Keep it up. More than that, don’t be shy to rely on your strong dialogue more: get your characters talking! If nothing else, it adds verisimilitude to the story and gives your readers a sense of who these people are without relying on exposition (which will strengthen your writing and help with the plateau thing I mentioned).

Characterization Total: 23

Creativity: 7

I know I just waved a finger at you for breaking immersion with your real-world metaphors, similes, and allusions, but the truth is they were well done and made sense. Find a way to create fantasy or Althanas-specific similes and such and your continuity score will go up, or buck tradition and really own those modern-day metaphors as a natural part of your writing style. Again, it’s not WRONG, but you’ll get fingers wagged at you for it. Up to you, in the end!

Just going to point out my favorite descriptor you used: you described the evil mage dude’s voice as if he had “gravel, sandpaper, and thumbtacks” in his throat. I loved that.

Mechanics: 7/10

The mechanical errors I found were very slight and easy to overlook in editing. At one point you wrote “scalding” where you meant “scolding,” in another you put “threw” where you wanted “through,” and the second to last post had a missing word in it.

Clarity: 10/10

I followed all the action really easily here and I didn’t have to stop and reread anything.

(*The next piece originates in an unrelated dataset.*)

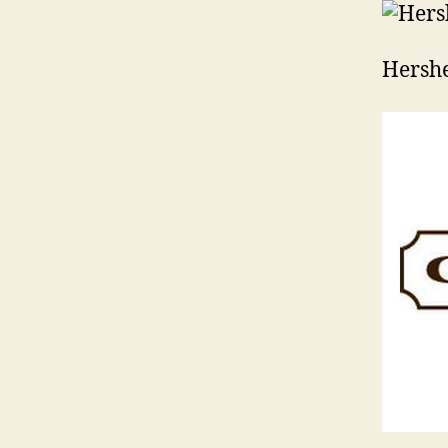
Hershe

Pacing was pretty good, but keep in mind what I said about mixing your action with description: keep things moving!

Writing Style Total: 24

Wildcard: 10/10

I enjoyed this quite a bit! As a last piece of parting advice, because this is something someone told me that really helped me a lot: trust your reader. Cut down on your exposition as much as possible, and if you can leave anything unsaid, do so. Do your best to be succinct without describing any less than you are already – say more in fewer words. Do that, and there’s no reason you can’t be one of the highest scoring people I've seen on Althanas.

It was a pleasure to read this, thanks!

Shoot me a PM if you’ve got any questions.

Total Score: 79

Etheryn gains 1050 EXP and 150 GP.

Letho
09-29-11, 12:42 PM
EXP/GP added. Etheryn, welcome to the next level.